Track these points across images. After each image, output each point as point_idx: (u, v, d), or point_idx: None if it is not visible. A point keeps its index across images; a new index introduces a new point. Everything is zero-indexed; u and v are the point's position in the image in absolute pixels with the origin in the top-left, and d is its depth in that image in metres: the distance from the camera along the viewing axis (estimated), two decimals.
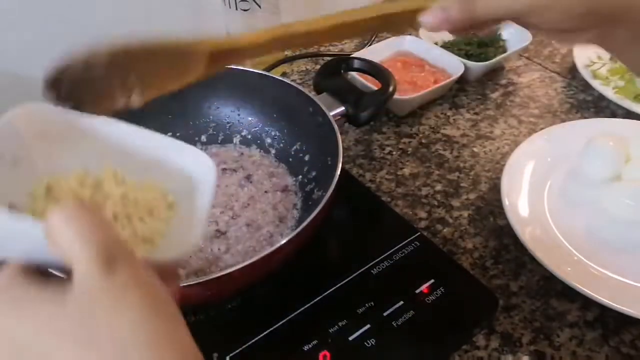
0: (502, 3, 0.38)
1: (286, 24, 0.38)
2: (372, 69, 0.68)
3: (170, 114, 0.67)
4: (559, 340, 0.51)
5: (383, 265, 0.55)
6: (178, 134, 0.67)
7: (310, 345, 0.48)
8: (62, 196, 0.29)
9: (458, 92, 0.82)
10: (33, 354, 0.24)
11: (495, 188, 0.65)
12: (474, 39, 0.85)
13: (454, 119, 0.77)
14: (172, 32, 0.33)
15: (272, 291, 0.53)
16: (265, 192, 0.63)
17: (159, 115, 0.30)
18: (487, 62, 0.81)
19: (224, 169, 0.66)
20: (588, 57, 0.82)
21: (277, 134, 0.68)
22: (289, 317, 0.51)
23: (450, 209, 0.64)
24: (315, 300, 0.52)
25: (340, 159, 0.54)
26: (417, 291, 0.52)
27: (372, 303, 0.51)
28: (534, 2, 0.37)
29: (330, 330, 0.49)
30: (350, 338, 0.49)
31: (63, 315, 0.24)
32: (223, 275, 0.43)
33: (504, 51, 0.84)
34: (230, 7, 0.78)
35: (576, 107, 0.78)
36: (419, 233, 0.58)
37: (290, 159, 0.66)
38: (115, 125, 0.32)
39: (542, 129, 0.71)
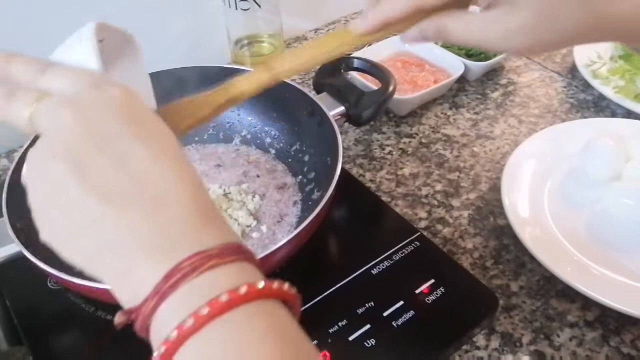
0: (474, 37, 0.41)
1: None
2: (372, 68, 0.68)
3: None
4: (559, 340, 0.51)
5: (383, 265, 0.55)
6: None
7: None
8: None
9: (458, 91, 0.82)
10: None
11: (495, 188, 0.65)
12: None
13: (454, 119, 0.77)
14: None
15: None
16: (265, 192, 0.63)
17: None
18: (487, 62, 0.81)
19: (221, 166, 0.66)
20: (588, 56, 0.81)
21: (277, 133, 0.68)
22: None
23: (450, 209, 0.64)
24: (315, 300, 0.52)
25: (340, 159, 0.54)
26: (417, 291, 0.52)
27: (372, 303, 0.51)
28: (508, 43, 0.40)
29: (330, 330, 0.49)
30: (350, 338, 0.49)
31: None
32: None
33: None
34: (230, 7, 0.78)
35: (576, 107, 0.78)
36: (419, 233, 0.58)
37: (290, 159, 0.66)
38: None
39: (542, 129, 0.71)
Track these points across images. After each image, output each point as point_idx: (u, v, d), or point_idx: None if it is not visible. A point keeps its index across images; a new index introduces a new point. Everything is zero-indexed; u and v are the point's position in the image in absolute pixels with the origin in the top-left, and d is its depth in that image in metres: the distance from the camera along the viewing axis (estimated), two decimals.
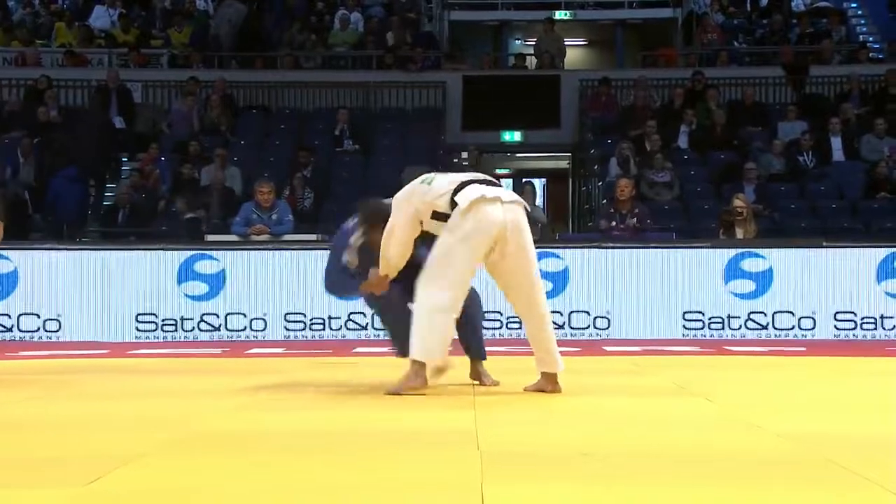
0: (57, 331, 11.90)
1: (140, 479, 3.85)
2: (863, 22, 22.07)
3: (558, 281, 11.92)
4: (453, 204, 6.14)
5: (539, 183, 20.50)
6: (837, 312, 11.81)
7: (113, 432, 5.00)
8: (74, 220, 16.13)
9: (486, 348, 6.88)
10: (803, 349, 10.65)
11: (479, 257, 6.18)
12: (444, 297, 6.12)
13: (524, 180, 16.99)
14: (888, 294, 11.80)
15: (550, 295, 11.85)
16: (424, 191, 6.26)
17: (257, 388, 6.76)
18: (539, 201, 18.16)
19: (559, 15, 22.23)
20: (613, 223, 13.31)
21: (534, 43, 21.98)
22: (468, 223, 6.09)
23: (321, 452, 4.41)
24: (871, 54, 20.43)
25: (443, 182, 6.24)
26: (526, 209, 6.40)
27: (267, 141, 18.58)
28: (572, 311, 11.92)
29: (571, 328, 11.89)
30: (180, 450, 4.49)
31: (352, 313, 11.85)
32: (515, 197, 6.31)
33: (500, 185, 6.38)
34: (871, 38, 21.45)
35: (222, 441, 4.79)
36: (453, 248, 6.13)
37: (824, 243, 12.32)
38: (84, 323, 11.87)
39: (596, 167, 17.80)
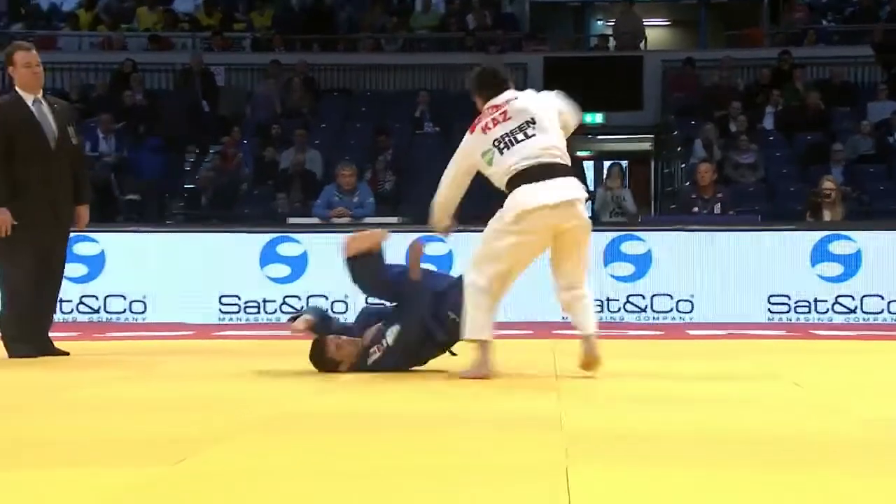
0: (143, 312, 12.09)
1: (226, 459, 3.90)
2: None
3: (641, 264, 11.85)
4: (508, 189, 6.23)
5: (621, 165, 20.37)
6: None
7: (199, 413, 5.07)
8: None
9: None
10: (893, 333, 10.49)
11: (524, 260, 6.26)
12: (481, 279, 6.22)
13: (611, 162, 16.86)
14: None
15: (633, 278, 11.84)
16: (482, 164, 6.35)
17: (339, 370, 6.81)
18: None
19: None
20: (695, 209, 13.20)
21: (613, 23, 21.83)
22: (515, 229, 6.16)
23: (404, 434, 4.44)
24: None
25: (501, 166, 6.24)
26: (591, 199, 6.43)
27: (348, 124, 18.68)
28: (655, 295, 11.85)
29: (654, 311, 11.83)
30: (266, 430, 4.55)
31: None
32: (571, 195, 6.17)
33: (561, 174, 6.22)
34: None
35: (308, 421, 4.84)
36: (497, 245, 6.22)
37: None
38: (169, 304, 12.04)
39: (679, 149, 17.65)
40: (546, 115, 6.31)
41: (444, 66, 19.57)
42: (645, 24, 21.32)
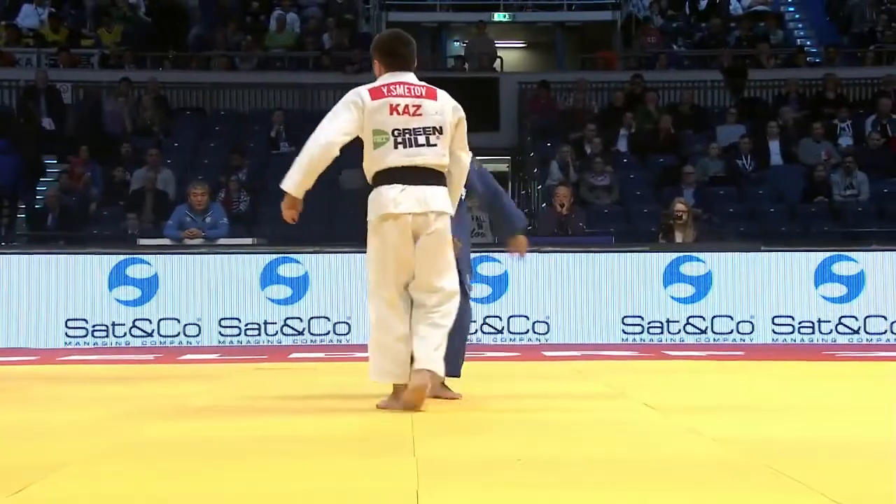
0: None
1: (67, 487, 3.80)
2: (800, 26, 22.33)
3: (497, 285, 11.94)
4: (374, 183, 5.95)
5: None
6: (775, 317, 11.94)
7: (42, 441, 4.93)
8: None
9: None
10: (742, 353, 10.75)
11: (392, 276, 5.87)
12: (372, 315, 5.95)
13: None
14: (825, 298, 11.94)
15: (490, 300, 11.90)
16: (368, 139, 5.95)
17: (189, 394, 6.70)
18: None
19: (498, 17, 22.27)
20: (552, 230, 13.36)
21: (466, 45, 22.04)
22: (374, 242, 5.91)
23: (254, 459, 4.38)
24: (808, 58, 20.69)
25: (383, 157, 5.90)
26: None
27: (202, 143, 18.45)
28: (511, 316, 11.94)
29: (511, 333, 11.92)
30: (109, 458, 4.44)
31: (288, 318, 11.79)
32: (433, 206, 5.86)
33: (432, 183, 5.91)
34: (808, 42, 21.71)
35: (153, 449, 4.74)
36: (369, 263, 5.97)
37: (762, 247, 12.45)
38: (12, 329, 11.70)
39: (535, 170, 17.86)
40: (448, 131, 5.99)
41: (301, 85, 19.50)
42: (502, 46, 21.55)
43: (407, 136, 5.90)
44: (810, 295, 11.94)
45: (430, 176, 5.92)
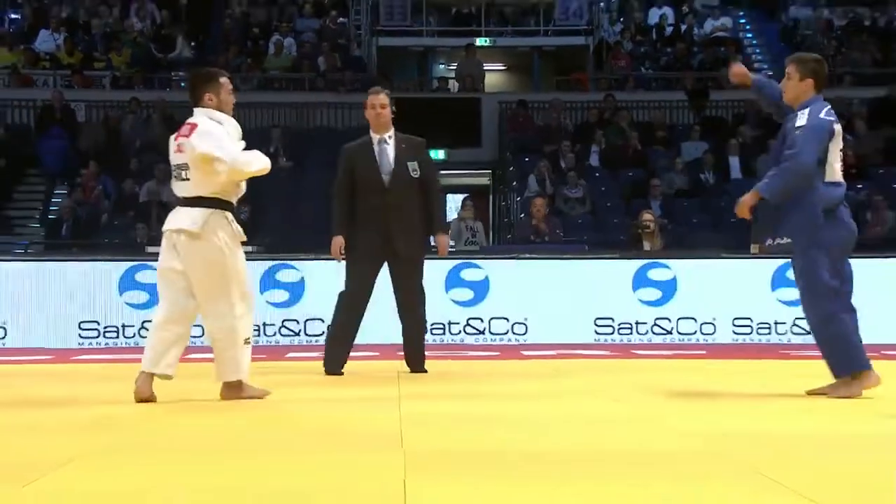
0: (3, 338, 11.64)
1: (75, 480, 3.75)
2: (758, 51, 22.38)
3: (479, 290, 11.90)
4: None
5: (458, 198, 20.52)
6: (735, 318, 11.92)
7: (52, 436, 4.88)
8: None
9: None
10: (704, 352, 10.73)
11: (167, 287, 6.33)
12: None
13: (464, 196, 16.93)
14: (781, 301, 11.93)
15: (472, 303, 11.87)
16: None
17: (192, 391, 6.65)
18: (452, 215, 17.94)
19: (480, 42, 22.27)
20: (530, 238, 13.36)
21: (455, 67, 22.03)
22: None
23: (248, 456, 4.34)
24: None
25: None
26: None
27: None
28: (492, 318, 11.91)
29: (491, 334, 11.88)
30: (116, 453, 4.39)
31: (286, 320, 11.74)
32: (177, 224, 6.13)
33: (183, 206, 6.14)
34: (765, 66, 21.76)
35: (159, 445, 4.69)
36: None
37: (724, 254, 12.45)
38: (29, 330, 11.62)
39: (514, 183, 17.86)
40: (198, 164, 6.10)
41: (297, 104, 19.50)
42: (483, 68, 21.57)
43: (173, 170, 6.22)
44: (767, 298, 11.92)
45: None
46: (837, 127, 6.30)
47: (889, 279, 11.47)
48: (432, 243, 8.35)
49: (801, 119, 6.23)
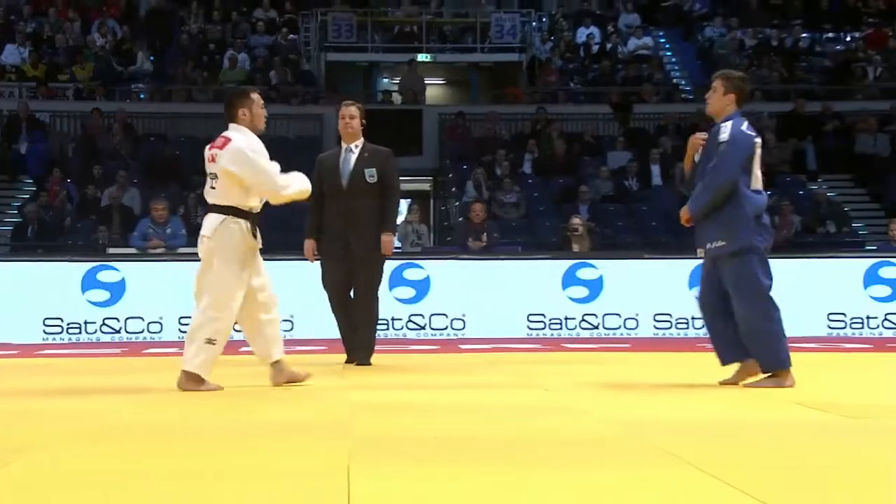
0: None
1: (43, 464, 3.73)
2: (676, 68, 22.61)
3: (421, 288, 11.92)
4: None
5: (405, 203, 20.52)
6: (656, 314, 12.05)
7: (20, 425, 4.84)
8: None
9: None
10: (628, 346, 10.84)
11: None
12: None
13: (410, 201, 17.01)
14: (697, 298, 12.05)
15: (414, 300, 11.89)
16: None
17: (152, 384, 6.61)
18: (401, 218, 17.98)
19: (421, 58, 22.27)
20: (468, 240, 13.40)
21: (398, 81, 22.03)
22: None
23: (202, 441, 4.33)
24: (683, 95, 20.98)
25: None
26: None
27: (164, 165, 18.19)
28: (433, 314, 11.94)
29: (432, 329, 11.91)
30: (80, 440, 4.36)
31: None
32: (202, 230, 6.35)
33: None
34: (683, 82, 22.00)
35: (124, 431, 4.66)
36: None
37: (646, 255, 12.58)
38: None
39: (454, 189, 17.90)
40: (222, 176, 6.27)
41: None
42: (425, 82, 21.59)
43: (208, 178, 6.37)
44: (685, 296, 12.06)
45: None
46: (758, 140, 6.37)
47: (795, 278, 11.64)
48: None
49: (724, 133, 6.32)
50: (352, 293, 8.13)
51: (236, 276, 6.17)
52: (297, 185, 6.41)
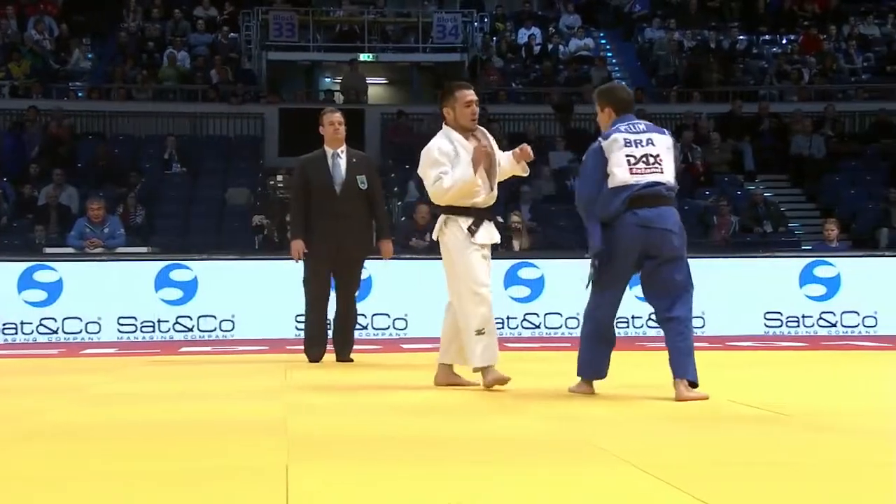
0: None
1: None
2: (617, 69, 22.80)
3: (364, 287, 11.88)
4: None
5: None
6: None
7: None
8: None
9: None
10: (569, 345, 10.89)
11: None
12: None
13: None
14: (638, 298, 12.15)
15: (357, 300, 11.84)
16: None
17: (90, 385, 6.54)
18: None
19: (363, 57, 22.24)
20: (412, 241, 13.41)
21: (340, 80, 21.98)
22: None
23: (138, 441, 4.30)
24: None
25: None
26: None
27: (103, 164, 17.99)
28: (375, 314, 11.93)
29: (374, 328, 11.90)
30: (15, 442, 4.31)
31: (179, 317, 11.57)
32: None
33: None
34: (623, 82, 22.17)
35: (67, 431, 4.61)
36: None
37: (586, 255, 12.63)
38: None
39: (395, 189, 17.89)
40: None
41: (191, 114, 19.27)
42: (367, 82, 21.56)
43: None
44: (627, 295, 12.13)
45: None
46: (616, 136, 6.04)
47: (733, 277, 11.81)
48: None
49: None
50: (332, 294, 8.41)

—————

**What you need to do**
The response should be the listing above, limited to the lines between the one holding "5: (539, 183, 20.50)" and the one holding "21: (534, 43, 21.98)", inclusive, reproduced exactly.

**Answer below**
5: (539, 183, 20.50)
6: (837, 312, 11.81)
7: (113, 432, 5.00)
8: (74, 220, 16.13)
9: (486, 348, 6.88)
10: (803, 349, 10.65)
11: (479, 257, 6.18)
12: (444, 297, 6.12)
13: (524, 180, 16.99)
14: (888, 294, 11.80)
15: (550, 295, 11.85)
16: (424, 191, 6.26)
17: (257, 388, 6.76)
18: (539, 201, 18.16)
19: (559, 15, 22.23)
20: (613, 223, 13.31)
21: (534, 43, 21.98)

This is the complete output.